Displacement and Death: Comparative Questions of Aesthetics, Economics and Personhood in the (Memorial) Art of Lampedusa and Venezlombia 2008-2018

Lead Research Organisation: Royal Holloway University of London
Department Name: Sch of Modern Lang, Literature & Cult

Abstract

Twenty-first century mass deaths of people displaced by global economics and conflict in Lampedusa and the Venezuela/Colombia border (Venezlombia) have led to problematic intersections of art, memorial culture which raise questions of personhood and commodification. Examining contrasting artworks (from figurative painting to installations using bodily remains and underwater sculptures), this thesis explores interdisciplinary questions of aesthetics and economics bound up in (memorial) art representing the deaths of economically-displaced individuals. I explore how patterns of exploitation and disposability rooted in neoliberalism - as well as in (post)colonial exploitation and conflict - cause and fuel the mass displacement of individuals (Klein, 2008; Evans and Giroux 2015; Franco, 2013), and examine how these patterns intersect with market forces involved in artistic attempts to respond to such deaths. Examining contrasting artworks and memorials referencing the displaced dead of Lampedusa and Venezlombia offers new debates to contested conceptions of personhood (Lowe, 1996; Martin, Ludwig, 1997; Noonan, 2003). I interrogate the economic cycles which (memorial) artists more-or-less knowingly express and upon which the circulation and value of their artworks depend.

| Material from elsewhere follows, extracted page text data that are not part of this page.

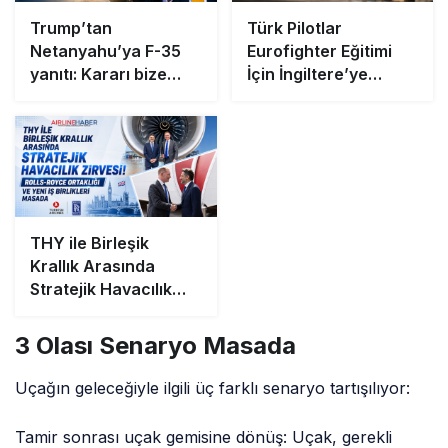
Trump’tan
Türk Pilotlar
Netanyahu’ya F-35
Eurofighter Eğitimi
yanıtı: Kararı bize
İçin İngiltere’ye
kimse söyleyemez
Gidiyor
THY ile Birleşik
Krallık Arasında
Stratejik Havacılık
Zirvesi! Rolls-Royce
Ortaklığı ve Yeni İş
3 Olası Senaryo Masada
Birlikleri Masada
Uçağın geleceğiyle ilgili üç farklı senaryo tartışılıyor:
Tamir sonrası uçak gemisine dönüş: Uçak, gerekli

I highlight how these works ('Porta d'Europa' (Paladino, 2008), 'Raft of Lampedusa' (deCaires Taylor, 2016), 'Lampedusa Cross' (Tuccio, 2015), 'Lampedusa' (Muniz, 2015), ('Durch das Leben, durch den Tod' (Margolles, 2017), 'Trayecto' (Margolles, 2018) 'Amor a la Humanidad' (Cantor, 2018) and '30 de enero' (Suprani, 2018)) bring into question relationships between different cultural conceptions of death, memorialisation and personhood and raise concerns of how art representing deaths of displaced people may express a range of impetuses - from care of the individual to displacement of responsibility. My project brings to the fore the problematics of bearing witness to the disposability of the individual in mass displacement; the evacuation of personhood in death; and the potential commodification of the displaced dead individual in the art market.